- IATA: none; ICAO: none; FAA LID: 13C;

Summary
- Airport type: Public
- Owner: Village of Lakeview
- Serves: Lakeview, Michigan
- Elevation AMSL: 969 ft / 295 m
- Coordinates: 43°27′08″N 085°15′53″W﻿ / ﻿43.45222°N 85.26472°W

Map
- 13C Location of airport in Michigan13C13C (the United States)

Runways
| Direction | Length |  | Surface |
| ft | m |
| 10/28 | 3,499 | 1,066 | Asphalt |

Statistics (2021)
- Aircraft operations: 10,200
- Based aircraft: 25
- Source: Federal Aviation Administration

= Lakeview Airport (Michigan) =

Airport in Michigan, United States

Lakeview Airport , also known as Griffith Field, is a public use airport in Montcalm County, Michigan, United States. It is owned by the village of Lakeview and located one nautical mile (2 km) northeast of its central business district. It is included in the Federal Aviation Administration (FAA) National Plan of Integrated Airport Systems for 2017–2021, in which it is categorized as a local general aviation facility.

== Facilities and aircraft ==
Lakeview Airport covers an area of 74 acres (30 ha) at an elevation of 969 feet (295 m) above mean sea level. It has one runway designated 10/28 with an asphalt surface measuring 3,499 by 75 feet (1,066 x 23 m).

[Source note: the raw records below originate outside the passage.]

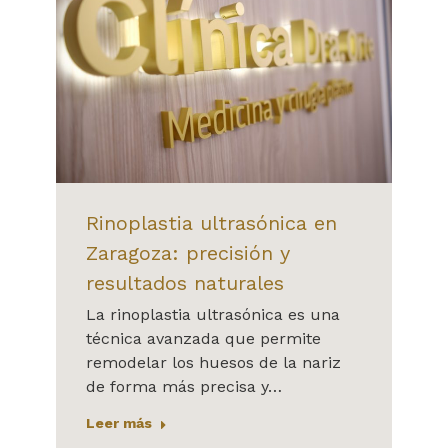
Rinoplastia ultrasónica en
Zaragoza: precisión y
resultados naturales
La rinoplastia ultrasónica es una
técnica avanzada que permite
remodelar los huesos de la nariz
de forma más precisa y…
Leer más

The airport has a fixed-base operator that offers basic services like fueling.

For the 12-month period ending December 31, 2021, the airport had 10,200 aircraft operations, an average of 28 per day: 98% general aviation and 2% military. At that time there were 25 aircraft based at this airport, all single-engine airplanes.

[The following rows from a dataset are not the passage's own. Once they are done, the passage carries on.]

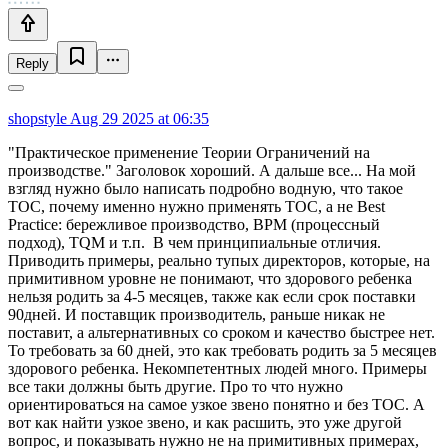
Reply
shopstyle
Aug 29 2025 at 06:35
"Практическое применение Теории Ограничений на
производстве." Заголовок хороший. А дальше все... На мой
взгляд нужно было написать подробно водную, что такое
ТОС, почему именно нужно применять ТОС, а не Best
Practice: бережливое производство, BPM (процессный
подход), TQM и т.п. В чем принципиальные отличия.
Приводить примеры, реально тупых директоров, которые, на
примитивном уровне не понимают, что здорового ребенка
нельзя родить за 4-5 месяцев, также как если срок поставки
90дней. И поставщик производитель, раньше никак не
поставит, а альтернативных со сроком и качество быстрее нет.
То требовать за 60 дней, это как требовать родить за 5 месяцев
здорового ребенка. Некомпетентных людей много. Примеры
все таки должны быть другие. Про то что нужно
ориентироваться на самое узкое звено понятно и без ТОС. А
вот как найти узкое звено, и как расшить, это уже другой
вопрос, и показывать нужно не на примитивных примерах,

== Accidents and incidents ==

- On August 26, 2009, a Piper Vagabond flown by a student pilot crashed while practicing takeoffs and landings at Lakeview Airport. A witness reported the aircraft began a left bank and then dove "as if it was dusting crops" before impacting the ground and bursting into flames. The probable cause of the accident was found to be the pilot's failure to maintain control of the aircraft.